◆ PROVIDED DATA:
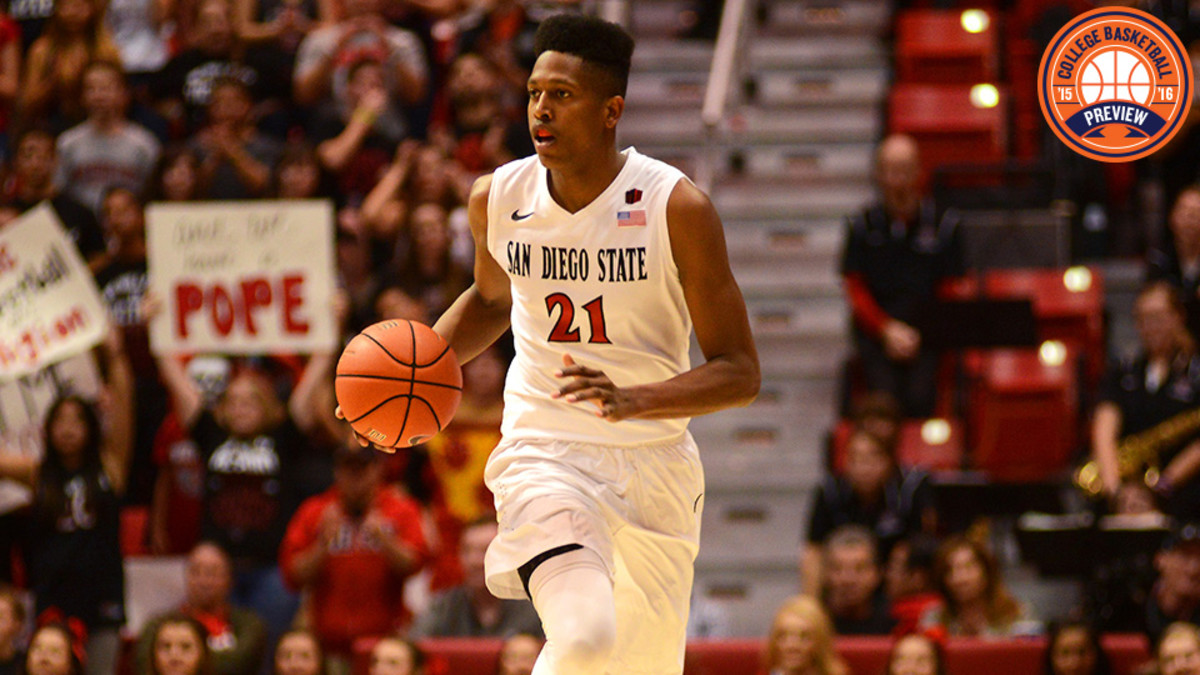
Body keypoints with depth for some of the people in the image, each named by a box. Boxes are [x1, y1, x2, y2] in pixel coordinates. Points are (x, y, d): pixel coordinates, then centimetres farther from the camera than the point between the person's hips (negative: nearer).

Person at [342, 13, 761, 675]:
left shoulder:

◆ YOUR TASK:
Return the material above verbatim, line for line, leaving out the picture.

◆ OUTPUT FOR THIS EXERCISE:
Body keypoints with depth for some of the people in the image, each named by a box. Boxes are [x1, y1, x2, y2] in pixel coordinates. Points are (x, y, d): pixel coordinates, then centimetres farther from the camera than the point between the person's hips (negative: nearer).

Person at [342, 13, 761, 675]:
left shoulder:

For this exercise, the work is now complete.